● **Input material**
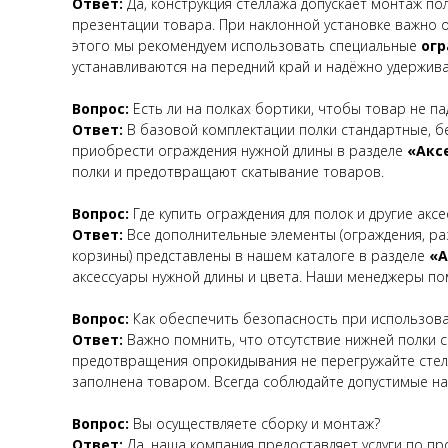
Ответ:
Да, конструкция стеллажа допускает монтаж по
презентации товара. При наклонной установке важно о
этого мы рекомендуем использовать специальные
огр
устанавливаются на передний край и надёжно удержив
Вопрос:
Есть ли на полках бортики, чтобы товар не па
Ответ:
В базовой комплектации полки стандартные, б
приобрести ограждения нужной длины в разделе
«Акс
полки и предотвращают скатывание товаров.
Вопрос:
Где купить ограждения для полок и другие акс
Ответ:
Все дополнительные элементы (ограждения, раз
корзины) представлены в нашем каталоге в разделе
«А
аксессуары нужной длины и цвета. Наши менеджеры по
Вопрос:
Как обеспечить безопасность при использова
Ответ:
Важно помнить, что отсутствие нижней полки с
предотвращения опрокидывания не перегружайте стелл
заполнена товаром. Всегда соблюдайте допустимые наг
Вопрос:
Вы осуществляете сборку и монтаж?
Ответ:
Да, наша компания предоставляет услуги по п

● **Exercise objective**
Take the entries shown above and quote them verbatim, passing over the pictures.

● **Task answer**
Ответ:
Да, конструкция стеллажа допускает монтаж по
презентации товара. При наклонной установке важно о
этого мы рекомендуем использовать специальные
огр
устанавливаются на передний край и надёжно удержив
Вопрос:
Есть ли на полках бортики, чтобы товар не па
Ответ:
В базовой комплектации полки стандартные, б
приобрести ограждения нужной длины в разделе
«Акс
полки и предотвращают скатывание товаров.
Вопрос:
Где купить ограждения для полок и другие акс
Ответ:
Все дополнительные элементы (ограждения, раз
корзины) представлены в нашем каталоге в разделе
«А
аксессуары нужной длины и цвета. Наши менеджеры по
Вопрос:
Как обеспечить безопасность при использова
Ответ:
Важно помнить, что отсутствие нижней полки с
предотвращения опрокидывания не перегружайте стелл
заполнена товаром. Всегда соблюдайте допустимые наг
Вопрос:
Вы осуществляете сборку и монтаж?
Ответ:
Да, наша компания предоставляет услуги по п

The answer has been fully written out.